Tom Sykes cade due volte e chiude i test di
Portimao con il dodicesimo tempo. Ma non perde il sorriso e assicura: "
I tempi dei collaudi non contano (qui la classifica finale), fra due settimane qui a Portimao ci giocheremo il podio." Al debutto con la BMW l'ex iridato ne ha già collezionati tre (due secondi e un terzo), un altro è sfumato per rottura meccanica (Misano), l'ultimo a Donington sull'olio lasciato dal compagno Peter Hickman.
Nella due giorni di test in Portogallo la marca tedesca ha messo alla frusta una nuova evoluzione di motore (
qui i dettagli), che sembra aver dato i risultati sperati. Se verrà punzonato per il round portoghese, Sykes raggiungerà quota sette, cioè il limite di propulsori fissato dal regolamento. Mancando ancora quattro round (12 gare) è abbastanza probabile che ne serva almeno un altro, per cui nel finale di stagione Tom rischia la partenza dalla corsia box, ad ogni motore aggiunto oltre il settimo. "
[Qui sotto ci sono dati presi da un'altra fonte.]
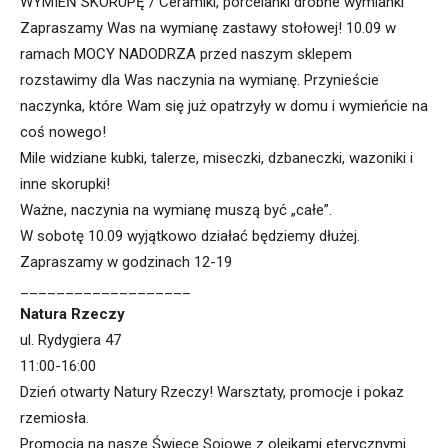
WYMIEŃ SKORUPĘ / Ceramiki, porcelanki drobne wymianki
Zapraszamy Was na wymianę zastawy stołowej! 10.09 w
ramach MOCY NADODRZA przed naszym sklepem
rozstawimy dla Was naczynia na wymianę. Przynieście
naczynka, które Wam się już opatrzyły w domu i wymieńcie na
coś nowego!
Mile widziane kubki, talerze, miseczki, dzbaneczki, wazoniki i
inne skorupki!
Ważne, naczynia na wymianę muszą być „całe”.
W sobotę 10.09 wyjątkowo działać będziemy dłużej.
Zapraszamy w godzinach 12-19
___________________
Natura Rzeczy
ul. Rydygiera 47
11:00-16:00
Dzień otwarty Natury Rzeczy! Warsztaty, promocje i pokaz
rzemiosła.
Promocja na nasze Świece Sojowe z olejkami eterycznymi.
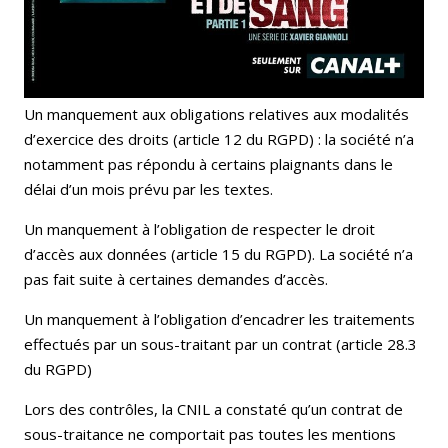
Un manquement aux obligations relatives aux modalités
d’exercice des droits (article 12 du RGPD) : la société n’a
notamment pas répondu à certains plaignants dans le
délai d’un mois prévu par les textes.
Un manquement à l’obligation de respecter le droit
d’accès aux données (article 15 du RGPD). La société n’a
pas fait suite à certaines demandes d’accès.
Un manquement à l’obligation d’encadrer les traitements
effectués par un sous-traitant par un contrat (article 28.3
du RGPD)
Lors des contrôles, la CNIL a constaté qu’un contrat de
sous-traitance ne comportait pas toutes les mentions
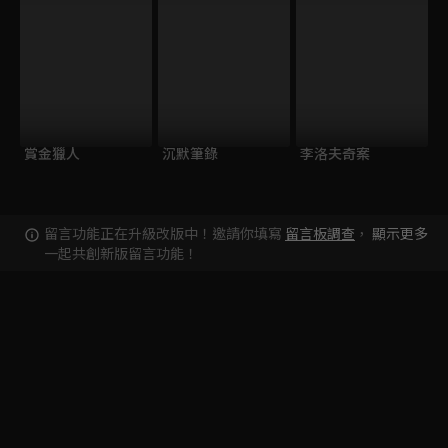
賞金獵人
沉默筆錄
李洛夫奇案
留言功能正在升級改版中！邀請你填寫
留言板調查
，
顯示更多
一起共創新版留言功能！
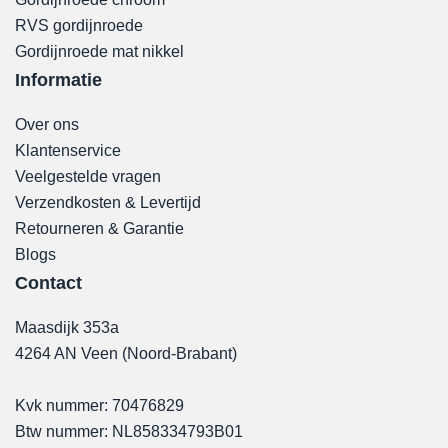
RVS gordijnroede
Gordijnroede mat nikkel
Informatie
Over ons
Klantenservice
Veelgestelde vragen
Verzendkosten & Levertijd
Retourneren & Garantie
Blogs
Contact
Maasdijk 353a
4264 AN Veen (Noord-Brabant)
Kvk nummer: 70476829
Btw nummer: NL858334793B01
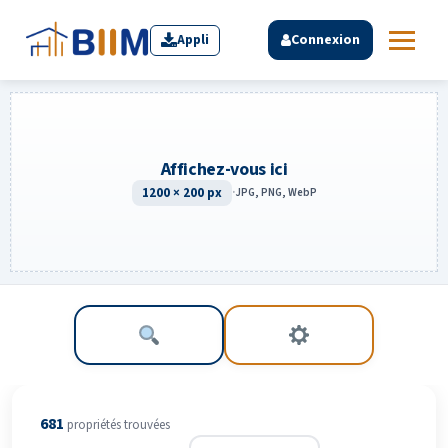
Appli
Connexion
Affichez-vous ici
1200 × 200 px
·
JPG, PNG, WebP
681
propriété
s
trouvée
s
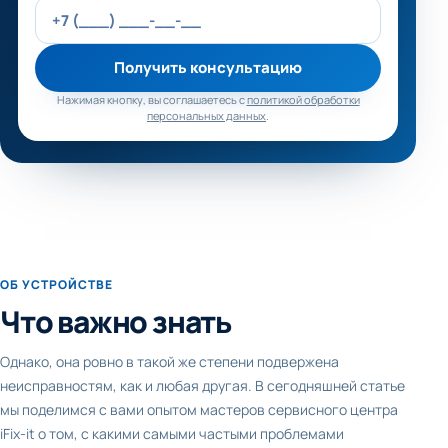
Получить консультацию
Нажимая кнопку, вы соглашаетесь с
политикой обработки
персональных данных
.
ОБ УСТРОЙСТВЕ
Что важно знать
Однако, она ровно в такой же степени подвержена
неисправностям, как и любая другая. В сегодняшней статье
мы поделимся с вами опытом мастеров сервисного центра
iFix-it о том, с какими самыми частыми проблемами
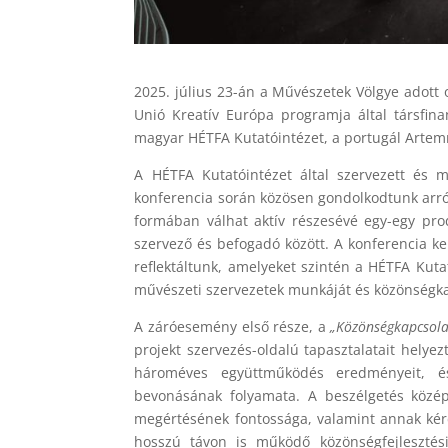
2025. július 23-án a Művészetek Völgye adot
Unió Kreatív Európa programja által társfin
magyar HÉTFA Kutatóintézet, a portugál Artemr
A HÉTFA Kutatóintézet által szervezett és m
konferencia során közösen gondolkodtunk arró
formában válhat aktív részesévé egy-egy prod
szervező és befogadó között. A konferencia k
reflektáltunk, amelyeket szintén a HÉTFA Kuta
művészeti szervezetek munkáját és közönségka
A záróesemény első része, a
„Közönségkapcsola
projekt szervezés-oldalú tapasztalatait helye
hároméves együttműködés eredményeit, é
bevonásának folyamata. A beszélgetés közé
megértésének fontossága, valamint annak kérd
hosszú távon is működő közönségfejlesztési 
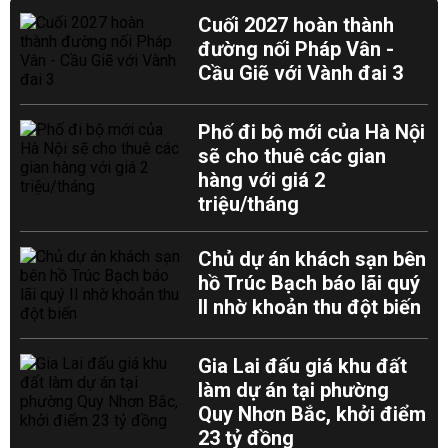
Cuối 2027 hoàn thành
đường nối Pháp Vân -
Cầu Giẽ với Vành đai 3
Phố đi bộ mới của Hà Nội
sẽ cho thuê các gian
hàng với giá 2
triệu/tháng
Chủ dự án khách sạn bên
hồ Trúc Bạch báo lãi quý
II nhờ khoản thu đột biến
Gia Lai đấu giá khu đất
làm dự án tại phường
Quy Nhơn Bắc, khởi điểm
23 tỷ đồng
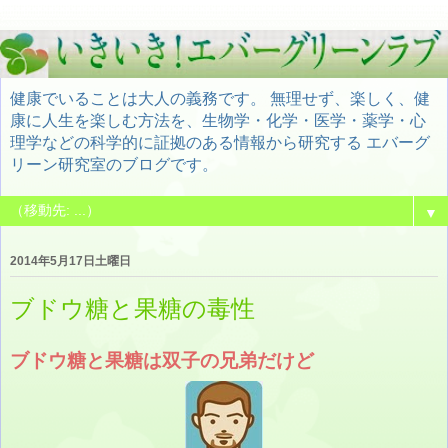
健康でいることは大人の義務です。 無理せず、楽しく、健
康に人生を楽しむ方法を、生物学・化学・医学・薬学・心
理学などの科学的に証拠のある情報から研究する エバーグ
リーン研究室のブログです。
▼
2014年5月17日土曜日
ブドウ糖と果糖の毒性
ブドウ糖と果糖は双子の兄弟だけど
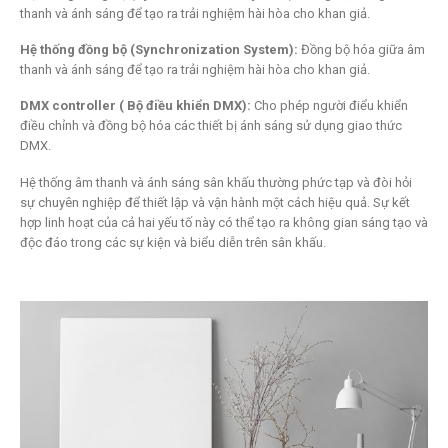
thanh và ánh sáng để tạo ra trải nghiệm hài hòa cho khan giả.
Hệ thống đồng bộ (Synchronization System):
Đồng bộ hóa giữa âm
thanh và ánh sáng để tạo ra trải nghiệm hài hòa cho khan giả.
DMX controller ( Bộ điều khiển DMX):
Cho phép người điểu khiển
điều chỉnh và đồng bộ hóa các thiết bị ánh sáng sử dụng giao thức
DMX.
Hệ thống âm thanh và ánh sáng sân khấu thường phức tạp và đòi hỏi
sự chuyên nghiệp để thiết lập và vận hành một cách hiệu quả. Sự kết
hợp linh hoạt của cả hai yếu tố này có thể tạo ra không gian sáng tạo và
độc đáo trong các sự kiện và biểu diễn trên sân khấu.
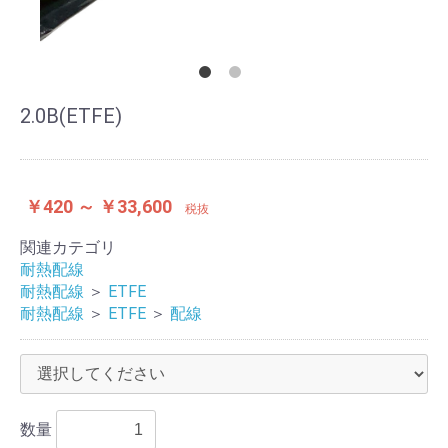
2.0B(ETFE)
￥420 ～ ￥33,600
税抜
関連カテゴリ
耐熱配線
耐熱配線
＞
ETFE
耐熱配線
＞
ETFE
＞
配線
数量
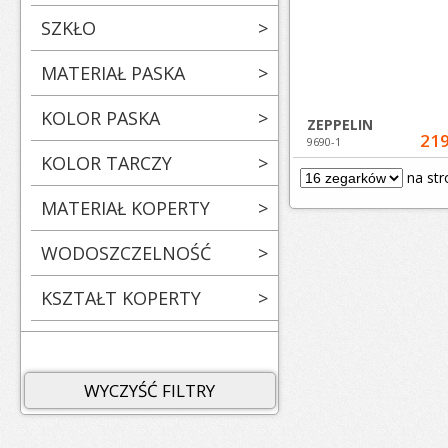
SZKŁO
>
MATERIAŁ PASKA
>
KOLOR PASKA
>
ZEPPELIN
219
9690-1
KOLOR TARCZY
>
na str
MATERIAŁ KOPERTY
>
WODOSZCZELNOŚĆ
>
KSZTAŁT KOPERTY
>
WYCZYŚĆ FILTRY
Importante è avere cavalli, poi a recuperare ci penso io..." "La giornata iniziale non è stata facile, quando cadi due volte non è bello, ma a volte succede" spiega
Tom Sykes. "
Il secondo invece è filato tutto liscio e abbiamo raccolto molte informazioni. Sono molto contento del comportamento della S1000RR su asfalti caldi. Non fate caso al dodicesimo tempo, parecchi piloti hanno girato con coperture soffici. Quello che conta è il terzo tempo nella sessione pomeridiana (in orario di gara, ndr).
Direi che siamo prontissimi a tornare all'attacco. Sono sicuro che punterò di nuovo a salire sul podio."